Gladstein, a real estate developer, says the city won’t cover all the damage caused by the sanitation truck. The city says it has done everything it can to make it right.

Gladstein said the crash damaged his building’s electrical wiring, which will cost more than $20,000 to fix. Initially, the city’s insurer offered him $6,000, Gladstein said. But the city says the insurer actually cut him a check for $21,081.77. Gladstein said he hasn’t received the check and that’s not enough to cover the cost. He said he’s gotten two estimates for the work: one for $26,500 and one for $29,000 for the electrical work. “It’s not enough, and they know that.”

“Georgia Power will not reconnect power to the building until we replace most of the wiring,” Gladstein said.

The damaged electric service mast at the rear of Jeff Gladstein’s 613 Church Street property in Decatur. Photo by Dean Hesse.

He also said city officials didn’t notify him of what happened and that his building could’ve been further damaged as a result. He discovered what happened on his own.

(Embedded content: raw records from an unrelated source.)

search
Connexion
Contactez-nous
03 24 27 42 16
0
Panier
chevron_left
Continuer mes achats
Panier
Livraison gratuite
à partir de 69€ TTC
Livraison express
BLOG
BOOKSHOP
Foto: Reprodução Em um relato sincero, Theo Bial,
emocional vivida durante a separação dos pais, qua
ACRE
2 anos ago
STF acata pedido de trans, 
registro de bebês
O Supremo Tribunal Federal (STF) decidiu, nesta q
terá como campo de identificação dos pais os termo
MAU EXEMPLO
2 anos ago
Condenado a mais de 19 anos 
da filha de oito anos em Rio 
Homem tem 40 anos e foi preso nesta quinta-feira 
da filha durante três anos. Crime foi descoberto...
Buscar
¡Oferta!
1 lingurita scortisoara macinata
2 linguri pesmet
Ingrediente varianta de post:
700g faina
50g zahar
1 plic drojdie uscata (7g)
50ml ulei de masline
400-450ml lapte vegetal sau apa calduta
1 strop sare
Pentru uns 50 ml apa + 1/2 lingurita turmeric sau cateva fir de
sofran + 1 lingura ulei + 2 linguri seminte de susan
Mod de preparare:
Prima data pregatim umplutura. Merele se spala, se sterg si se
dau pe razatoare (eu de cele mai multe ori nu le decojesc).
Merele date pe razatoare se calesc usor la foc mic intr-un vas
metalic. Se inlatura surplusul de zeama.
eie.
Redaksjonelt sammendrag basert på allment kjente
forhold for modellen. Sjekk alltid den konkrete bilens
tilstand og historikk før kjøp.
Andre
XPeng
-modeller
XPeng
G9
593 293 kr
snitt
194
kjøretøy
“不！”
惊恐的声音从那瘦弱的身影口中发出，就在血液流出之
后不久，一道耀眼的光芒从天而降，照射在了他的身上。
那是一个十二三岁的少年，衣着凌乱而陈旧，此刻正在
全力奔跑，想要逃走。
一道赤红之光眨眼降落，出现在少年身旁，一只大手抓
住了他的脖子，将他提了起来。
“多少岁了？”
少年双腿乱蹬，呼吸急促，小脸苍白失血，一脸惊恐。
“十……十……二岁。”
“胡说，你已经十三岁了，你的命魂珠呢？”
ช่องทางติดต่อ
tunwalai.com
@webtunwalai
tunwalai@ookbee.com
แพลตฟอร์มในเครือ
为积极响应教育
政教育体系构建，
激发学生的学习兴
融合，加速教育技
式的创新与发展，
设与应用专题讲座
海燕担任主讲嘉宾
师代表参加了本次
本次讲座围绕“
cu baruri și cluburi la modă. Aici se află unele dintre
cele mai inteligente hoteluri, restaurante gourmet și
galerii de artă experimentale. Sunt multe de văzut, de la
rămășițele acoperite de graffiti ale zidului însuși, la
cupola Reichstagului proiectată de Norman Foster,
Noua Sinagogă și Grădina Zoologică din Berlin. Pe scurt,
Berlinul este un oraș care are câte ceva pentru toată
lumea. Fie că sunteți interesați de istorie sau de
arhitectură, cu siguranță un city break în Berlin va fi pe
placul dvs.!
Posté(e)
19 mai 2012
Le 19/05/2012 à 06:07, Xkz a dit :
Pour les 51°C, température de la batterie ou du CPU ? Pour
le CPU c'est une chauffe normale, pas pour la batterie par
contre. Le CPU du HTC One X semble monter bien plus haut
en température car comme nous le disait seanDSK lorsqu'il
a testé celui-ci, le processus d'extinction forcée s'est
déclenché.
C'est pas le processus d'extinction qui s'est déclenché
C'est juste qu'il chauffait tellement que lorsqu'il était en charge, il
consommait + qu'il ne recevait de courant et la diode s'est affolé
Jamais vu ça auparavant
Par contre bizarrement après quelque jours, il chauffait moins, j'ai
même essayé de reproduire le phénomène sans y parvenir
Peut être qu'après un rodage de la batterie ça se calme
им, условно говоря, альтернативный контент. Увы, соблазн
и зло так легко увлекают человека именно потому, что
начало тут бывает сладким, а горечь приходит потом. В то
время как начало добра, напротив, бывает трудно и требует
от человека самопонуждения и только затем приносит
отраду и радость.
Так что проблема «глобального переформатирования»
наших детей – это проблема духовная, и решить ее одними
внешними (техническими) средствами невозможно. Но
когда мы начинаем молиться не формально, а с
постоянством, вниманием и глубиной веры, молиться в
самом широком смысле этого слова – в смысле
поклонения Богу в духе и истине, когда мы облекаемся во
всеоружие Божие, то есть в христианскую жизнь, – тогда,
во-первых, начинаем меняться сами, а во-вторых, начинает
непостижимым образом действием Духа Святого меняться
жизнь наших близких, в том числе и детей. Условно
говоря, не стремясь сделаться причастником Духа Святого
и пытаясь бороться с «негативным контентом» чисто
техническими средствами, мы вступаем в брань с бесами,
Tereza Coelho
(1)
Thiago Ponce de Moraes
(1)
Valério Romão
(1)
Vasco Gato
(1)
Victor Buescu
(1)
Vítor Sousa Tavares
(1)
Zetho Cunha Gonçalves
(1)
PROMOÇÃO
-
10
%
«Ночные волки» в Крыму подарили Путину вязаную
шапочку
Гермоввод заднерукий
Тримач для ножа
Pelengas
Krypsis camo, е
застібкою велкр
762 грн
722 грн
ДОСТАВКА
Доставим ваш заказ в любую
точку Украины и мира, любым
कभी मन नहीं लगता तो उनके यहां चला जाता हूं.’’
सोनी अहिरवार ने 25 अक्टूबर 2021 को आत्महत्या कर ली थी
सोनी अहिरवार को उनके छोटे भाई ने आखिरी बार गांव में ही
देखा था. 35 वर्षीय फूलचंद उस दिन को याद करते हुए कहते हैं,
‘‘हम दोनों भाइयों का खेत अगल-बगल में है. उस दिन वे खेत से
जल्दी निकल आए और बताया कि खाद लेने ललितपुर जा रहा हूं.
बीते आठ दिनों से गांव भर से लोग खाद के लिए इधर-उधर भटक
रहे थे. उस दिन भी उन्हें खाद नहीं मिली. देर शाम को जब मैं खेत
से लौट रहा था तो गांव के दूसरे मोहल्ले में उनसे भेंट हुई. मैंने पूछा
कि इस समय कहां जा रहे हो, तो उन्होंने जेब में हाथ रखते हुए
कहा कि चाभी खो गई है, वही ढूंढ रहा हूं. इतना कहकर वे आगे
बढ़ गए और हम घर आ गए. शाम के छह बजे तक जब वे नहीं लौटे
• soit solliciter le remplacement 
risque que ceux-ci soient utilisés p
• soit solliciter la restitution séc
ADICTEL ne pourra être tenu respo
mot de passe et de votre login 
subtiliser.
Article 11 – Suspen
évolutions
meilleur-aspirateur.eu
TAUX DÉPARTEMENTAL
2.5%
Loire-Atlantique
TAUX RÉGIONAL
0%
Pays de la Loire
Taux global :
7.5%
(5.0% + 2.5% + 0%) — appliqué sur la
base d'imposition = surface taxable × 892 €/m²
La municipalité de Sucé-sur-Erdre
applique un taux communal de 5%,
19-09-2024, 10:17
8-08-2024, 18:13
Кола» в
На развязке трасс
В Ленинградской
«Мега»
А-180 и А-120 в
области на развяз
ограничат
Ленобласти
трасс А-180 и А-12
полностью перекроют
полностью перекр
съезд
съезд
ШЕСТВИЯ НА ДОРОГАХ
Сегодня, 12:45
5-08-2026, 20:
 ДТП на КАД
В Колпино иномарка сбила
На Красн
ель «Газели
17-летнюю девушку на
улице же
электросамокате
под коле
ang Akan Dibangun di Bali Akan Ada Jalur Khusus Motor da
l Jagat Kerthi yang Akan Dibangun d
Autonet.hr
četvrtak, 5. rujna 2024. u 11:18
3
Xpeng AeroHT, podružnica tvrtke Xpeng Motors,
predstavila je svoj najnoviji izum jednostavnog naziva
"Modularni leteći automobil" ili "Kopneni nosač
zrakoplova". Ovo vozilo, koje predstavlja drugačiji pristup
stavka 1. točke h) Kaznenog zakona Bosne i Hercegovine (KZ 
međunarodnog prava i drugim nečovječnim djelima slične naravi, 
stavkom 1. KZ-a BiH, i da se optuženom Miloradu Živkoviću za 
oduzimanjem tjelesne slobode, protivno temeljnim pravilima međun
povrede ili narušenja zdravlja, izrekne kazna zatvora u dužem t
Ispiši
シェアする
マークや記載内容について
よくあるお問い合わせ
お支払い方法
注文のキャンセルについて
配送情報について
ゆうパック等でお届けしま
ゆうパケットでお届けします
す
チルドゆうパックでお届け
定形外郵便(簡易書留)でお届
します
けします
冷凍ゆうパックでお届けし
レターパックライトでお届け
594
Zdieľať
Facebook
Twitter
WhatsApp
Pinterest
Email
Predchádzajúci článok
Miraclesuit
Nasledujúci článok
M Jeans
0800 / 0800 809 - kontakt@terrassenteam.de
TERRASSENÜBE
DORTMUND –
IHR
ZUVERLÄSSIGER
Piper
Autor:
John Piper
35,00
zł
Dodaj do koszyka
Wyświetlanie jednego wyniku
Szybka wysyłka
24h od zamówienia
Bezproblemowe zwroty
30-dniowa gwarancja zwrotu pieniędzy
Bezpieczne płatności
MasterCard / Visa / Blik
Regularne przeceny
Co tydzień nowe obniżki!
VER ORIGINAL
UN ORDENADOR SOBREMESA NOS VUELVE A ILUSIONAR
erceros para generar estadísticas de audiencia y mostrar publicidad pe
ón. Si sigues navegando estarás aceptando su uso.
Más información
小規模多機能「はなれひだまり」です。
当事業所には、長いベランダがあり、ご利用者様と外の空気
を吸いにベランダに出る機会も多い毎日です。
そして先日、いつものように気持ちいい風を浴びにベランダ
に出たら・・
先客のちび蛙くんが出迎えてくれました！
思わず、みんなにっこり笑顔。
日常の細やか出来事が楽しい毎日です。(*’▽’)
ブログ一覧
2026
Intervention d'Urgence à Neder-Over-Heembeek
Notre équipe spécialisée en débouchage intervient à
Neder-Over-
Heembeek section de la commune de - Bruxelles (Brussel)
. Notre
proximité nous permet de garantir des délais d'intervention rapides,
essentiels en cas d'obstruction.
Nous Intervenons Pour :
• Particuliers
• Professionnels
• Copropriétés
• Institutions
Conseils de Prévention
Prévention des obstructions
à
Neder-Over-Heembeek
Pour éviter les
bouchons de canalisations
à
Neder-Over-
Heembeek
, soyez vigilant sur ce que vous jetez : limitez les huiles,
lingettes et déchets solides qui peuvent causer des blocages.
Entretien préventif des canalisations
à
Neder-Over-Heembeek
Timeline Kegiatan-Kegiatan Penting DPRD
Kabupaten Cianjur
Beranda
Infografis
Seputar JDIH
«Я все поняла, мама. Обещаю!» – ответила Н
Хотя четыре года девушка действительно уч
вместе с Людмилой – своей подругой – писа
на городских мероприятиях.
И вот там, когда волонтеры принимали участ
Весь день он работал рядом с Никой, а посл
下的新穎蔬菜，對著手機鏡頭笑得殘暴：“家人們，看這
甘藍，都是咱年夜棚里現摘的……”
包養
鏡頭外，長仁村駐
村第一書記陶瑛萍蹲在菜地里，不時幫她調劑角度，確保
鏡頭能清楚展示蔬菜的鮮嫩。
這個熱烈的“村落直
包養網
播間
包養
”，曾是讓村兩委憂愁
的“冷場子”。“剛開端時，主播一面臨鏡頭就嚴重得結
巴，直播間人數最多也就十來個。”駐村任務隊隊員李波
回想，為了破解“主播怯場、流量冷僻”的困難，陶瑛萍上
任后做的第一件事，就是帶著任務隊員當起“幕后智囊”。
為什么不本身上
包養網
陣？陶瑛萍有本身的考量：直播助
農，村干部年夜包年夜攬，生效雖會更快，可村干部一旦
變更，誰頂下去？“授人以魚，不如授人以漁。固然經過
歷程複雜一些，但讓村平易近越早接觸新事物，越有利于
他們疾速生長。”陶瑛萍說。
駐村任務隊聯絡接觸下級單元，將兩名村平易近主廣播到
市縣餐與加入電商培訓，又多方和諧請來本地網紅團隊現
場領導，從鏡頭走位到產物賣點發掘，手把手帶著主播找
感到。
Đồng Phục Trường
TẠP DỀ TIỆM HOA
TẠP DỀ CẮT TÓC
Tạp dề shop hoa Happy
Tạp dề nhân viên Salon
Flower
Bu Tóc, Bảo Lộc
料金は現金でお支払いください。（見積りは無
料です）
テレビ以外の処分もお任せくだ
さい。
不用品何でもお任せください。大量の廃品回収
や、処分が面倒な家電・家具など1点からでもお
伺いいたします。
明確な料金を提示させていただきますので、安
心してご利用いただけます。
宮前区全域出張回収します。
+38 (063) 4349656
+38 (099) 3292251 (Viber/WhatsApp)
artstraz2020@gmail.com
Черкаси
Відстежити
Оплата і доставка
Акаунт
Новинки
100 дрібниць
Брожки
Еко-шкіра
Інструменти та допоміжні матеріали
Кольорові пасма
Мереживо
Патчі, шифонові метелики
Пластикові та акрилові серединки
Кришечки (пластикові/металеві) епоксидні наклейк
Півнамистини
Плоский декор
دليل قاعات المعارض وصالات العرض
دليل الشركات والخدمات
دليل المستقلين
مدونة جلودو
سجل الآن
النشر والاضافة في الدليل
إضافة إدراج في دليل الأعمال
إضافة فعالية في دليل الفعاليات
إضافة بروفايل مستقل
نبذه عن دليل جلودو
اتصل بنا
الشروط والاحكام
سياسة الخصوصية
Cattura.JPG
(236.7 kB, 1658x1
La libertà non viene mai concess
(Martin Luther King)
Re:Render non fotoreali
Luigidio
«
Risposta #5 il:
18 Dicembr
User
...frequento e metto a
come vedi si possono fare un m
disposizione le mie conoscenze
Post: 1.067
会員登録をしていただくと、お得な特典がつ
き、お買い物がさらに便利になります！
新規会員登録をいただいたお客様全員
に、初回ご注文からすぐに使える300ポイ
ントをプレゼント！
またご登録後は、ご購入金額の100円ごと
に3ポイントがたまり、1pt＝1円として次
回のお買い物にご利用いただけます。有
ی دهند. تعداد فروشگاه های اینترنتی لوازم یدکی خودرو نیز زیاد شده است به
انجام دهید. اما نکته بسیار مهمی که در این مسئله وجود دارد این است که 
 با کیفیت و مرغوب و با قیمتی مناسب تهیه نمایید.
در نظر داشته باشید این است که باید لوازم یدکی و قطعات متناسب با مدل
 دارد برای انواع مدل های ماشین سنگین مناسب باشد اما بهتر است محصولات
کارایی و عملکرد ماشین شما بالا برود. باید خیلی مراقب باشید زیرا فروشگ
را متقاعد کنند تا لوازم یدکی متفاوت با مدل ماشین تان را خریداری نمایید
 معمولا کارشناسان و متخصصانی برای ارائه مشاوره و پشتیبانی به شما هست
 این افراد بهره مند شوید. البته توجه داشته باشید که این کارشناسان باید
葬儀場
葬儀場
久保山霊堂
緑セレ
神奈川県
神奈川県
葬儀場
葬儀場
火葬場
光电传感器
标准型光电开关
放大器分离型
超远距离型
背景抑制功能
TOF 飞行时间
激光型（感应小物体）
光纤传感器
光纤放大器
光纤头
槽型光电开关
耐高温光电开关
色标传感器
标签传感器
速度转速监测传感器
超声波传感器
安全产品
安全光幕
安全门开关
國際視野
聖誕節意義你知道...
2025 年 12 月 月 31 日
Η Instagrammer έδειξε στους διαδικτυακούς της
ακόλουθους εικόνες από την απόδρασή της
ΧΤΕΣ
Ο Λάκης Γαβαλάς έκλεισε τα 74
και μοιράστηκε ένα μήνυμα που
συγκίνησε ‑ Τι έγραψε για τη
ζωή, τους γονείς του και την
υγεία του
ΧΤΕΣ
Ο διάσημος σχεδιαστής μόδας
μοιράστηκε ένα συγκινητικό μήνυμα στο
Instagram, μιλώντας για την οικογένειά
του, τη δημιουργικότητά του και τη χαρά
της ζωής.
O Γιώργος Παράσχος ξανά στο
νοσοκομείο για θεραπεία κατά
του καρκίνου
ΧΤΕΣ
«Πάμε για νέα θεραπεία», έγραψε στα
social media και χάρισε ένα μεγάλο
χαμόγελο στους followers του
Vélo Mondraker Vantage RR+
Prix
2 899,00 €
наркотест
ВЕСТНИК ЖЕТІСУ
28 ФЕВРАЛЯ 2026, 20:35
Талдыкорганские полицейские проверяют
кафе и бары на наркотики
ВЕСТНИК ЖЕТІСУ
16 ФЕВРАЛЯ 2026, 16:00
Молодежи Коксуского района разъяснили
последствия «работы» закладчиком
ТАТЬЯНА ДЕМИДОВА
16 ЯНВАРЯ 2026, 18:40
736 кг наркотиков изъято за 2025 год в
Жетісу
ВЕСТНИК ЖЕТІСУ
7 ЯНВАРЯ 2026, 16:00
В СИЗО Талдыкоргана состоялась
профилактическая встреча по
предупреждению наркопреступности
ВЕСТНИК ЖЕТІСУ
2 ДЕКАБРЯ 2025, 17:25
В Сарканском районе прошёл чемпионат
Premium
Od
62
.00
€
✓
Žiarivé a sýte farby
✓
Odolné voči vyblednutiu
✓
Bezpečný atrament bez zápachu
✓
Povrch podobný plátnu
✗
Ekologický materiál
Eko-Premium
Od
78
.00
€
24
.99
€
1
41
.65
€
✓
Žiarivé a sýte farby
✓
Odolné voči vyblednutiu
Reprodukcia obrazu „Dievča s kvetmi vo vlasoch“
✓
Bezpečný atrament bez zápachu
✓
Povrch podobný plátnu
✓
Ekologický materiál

“We just wrote a check last week for forty grand for property taxes, and what are we getting in return? Negative service,” Gladstein said.

City Manager Andrea Arnold said all claims are handled by the city’s insurance company.

“It is my understanding that the insurance company issued a check to Mr. Gladstein on Aug. 22nd for the damages, and Mr. Gladstein is aware of that,” Arnold said. “City staff are not involved in determining claims settlement amounts.”

Arnold said the city’s insurance adjuster tried to reach Gladstein, but his voice mail was full. She said it was determined that the buildings were not in immediate danger.

“Police and Fire responded to the accident site and ensured people and property were safe,” Arnold said. “After the accident, Georgia Power was notified immediately and was on the scene quickly. Georgia Power shut off power to make the scene safe for their crews to assess the scene and make repairs safely. Normally, property owners would be notified onsite, but 609 and 613 Church Street are unoccupied.  There was no imminent fire or safety risk identified for the property. I also understand that the insurance adjuster had difficulty reaching Mr. Gladstein because his voicemail was full.”

She said city staff and the police chief met with Gladstein after the incident happened.

“The city regrets that this accident occurred, and we are sorry for any inconvenience that was caused to surrounding businesses and property owners,” Arnold said. “I believe the city, Georgia Power, the insurance company and all parties involved were responsive to impacted property owners and business owners.”

Correction: The original version of this story contained incorrect information about what the city’s insurer offered the property owner. This story has been updated with the correct information.